*** Opening of Data extracts ***

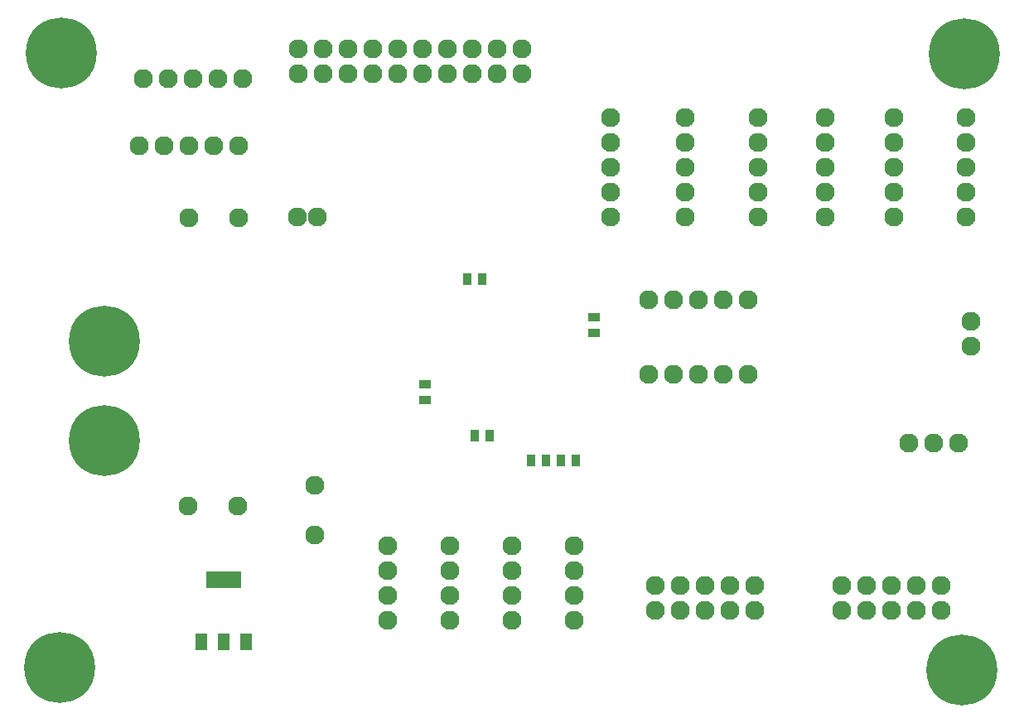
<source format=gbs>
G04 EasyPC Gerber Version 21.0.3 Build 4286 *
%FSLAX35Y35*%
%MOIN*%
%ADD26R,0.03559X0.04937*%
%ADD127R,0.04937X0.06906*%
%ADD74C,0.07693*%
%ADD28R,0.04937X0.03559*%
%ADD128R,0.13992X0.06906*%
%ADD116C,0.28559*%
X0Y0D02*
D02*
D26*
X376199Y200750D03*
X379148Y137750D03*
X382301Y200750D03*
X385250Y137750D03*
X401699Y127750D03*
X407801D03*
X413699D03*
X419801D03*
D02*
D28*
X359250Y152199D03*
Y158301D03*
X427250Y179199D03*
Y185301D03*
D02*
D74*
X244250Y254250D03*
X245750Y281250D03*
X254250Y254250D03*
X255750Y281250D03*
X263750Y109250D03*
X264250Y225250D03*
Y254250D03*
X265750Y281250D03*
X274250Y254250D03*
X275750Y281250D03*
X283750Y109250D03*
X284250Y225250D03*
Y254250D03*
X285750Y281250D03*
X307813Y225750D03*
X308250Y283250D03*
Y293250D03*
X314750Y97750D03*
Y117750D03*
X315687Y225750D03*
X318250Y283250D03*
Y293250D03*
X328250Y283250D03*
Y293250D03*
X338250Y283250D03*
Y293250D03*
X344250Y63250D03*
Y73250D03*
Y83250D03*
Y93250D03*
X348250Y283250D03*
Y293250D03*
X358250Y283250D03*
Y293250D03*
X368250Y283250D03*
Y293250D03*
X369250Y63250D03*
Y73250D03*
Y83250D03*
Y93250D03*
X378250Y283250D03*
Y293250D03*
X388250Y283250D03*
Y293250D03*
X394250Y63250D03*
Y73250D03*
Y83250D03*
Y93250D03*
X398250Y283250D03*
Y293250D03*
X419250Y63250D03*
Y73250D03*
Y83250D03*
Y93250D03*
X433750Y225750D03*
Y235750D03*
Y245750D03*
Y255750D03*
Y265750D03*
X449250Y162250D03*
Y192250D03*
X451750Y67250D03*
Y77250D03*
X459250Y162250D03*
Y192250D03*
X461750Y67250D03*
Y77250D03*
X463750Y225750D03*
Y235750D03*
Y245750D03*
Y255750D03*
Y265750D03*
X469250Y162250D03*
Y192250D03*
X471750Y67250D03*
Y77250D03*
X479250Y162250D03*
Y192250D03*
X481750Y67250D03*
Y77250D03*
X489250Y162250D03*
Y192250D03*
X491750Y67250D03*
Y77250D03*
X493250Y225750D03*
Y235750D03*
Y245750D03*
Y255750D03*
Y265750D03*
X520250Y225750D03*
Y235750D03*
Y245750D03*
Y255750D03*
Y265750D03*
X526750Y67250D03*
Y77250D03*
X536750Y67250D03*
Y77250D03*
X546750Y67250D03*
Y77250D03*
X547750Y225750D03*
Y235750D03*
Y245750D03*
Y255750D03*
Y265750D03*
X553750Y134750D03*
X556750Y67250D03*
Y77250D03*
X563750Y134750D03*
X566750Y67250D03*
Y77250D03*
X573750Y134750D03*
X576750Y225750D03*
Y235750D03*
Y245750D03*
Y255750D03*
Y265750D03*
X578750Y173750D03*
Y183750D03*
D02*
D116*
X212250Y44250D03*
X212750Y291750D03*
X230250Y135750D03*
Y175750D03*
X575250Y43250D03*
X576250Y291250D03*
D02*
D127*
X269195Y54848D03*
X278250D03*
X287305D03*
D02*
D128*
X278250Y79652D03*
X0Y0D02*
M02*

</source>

*** Close of Data extracts ***
*** Opening of Data extracts ***

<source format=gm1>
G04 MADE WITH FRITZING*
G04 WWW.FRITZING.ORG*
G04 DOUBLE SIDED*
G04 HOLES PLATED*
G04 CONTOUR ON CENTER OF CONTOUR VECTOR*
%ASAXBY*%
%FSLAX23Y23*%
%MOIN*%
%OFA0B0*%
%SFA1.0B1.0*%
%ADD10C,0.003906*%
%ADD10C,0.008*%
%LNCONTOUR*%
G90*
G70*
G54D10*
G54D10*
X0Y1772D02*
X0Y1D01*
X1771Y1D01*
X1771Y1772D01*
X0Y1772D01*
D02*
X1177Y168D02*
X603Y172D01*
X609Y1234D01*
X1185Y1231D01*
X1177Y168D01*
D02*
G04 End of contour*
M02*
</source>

*** Close of Data extracts ***

• Task details: Out of the data above, give again only the lines starting at the one holding "X245750Y281250D03*" and ending at the one holding "X318250Y283250D03*", unchanged.

• Written answer:
X245750Y281250D03*
X254250Y254250D03*
X255750Y281250D03*
X263750Y109250D03*
X264250Y225250D03*
Y254250D03*
X265750Y281250D03*
X274250Y254250D03*
X275750Y281250D03*
X283750Y109250D03*
X284250Y225250D03*
Y254250D03*
X285750Y281250D03*
X307813Y225750D03*
X308250Y283250D03*
Y293250D03*
X314750Y97750D03*
Y117750D03*
X315687Y225750D03*
X318250Y283250D03*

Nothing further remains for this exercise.